Latest revision as of 12:47, 26 April 2021

Find the number of permutations of $AAABBC$ such that at exactly two $A$s are adjacent, and the $B$s are not adjacent.

$\textbf{(A)} ~21 \qquad\textbf{(B)} ~22 \qquad\textbf{(C)} ~23 \qquad\textbf{(D)} ~24 \qquad\textbf{(E)} ~25$

Solution

We can use casework counting to solve this problem.

The first case is $AA\_\_\_\_$. Since $B$ cannot be adjacent, then there are three such cases. there are $2!$ for each of the case. However, $A$ cannot be adjacent, therefore, there are $5$ such arrangements.
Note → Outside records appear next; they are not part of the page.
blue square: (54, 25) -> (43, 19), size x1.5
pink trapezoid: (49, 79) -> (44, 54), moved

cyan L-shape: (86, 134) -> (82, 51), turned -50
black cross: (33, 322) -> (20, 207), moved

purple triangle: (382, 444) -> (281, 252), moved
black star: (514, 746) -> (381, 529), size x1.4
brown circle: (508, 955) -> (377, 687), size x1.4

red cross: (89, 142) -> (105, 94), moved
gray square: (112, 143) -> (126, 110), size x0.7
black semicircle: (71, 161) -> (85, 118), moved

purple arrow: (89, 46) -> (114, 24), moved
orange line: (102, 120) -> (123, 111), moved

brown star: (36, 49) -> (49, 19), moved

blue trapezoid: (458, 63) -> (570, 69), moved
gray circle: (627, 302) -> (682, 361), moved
The second case is $\_AA\_\_\_$. There are total of $4$ possible cases for B to not be adjacent. There are $1+1+1+2=5$ total possible such arrangements. By symmetrical counting, the first case is the same as $\_\_\_\_AA$ and the second case is the same as $\_\_\_AA\_$.

The last we want to find is the number of arrangements of $\_\_AA\_\_$. For this case, there are total of $4$ possible placement of two $B$s to avoid adjacency. Each has $1$ arrangement. Therefore, there are total of $4$ such arrangements. $5+5+5+5+4=\fbox{\textbf{(D)} 24}$.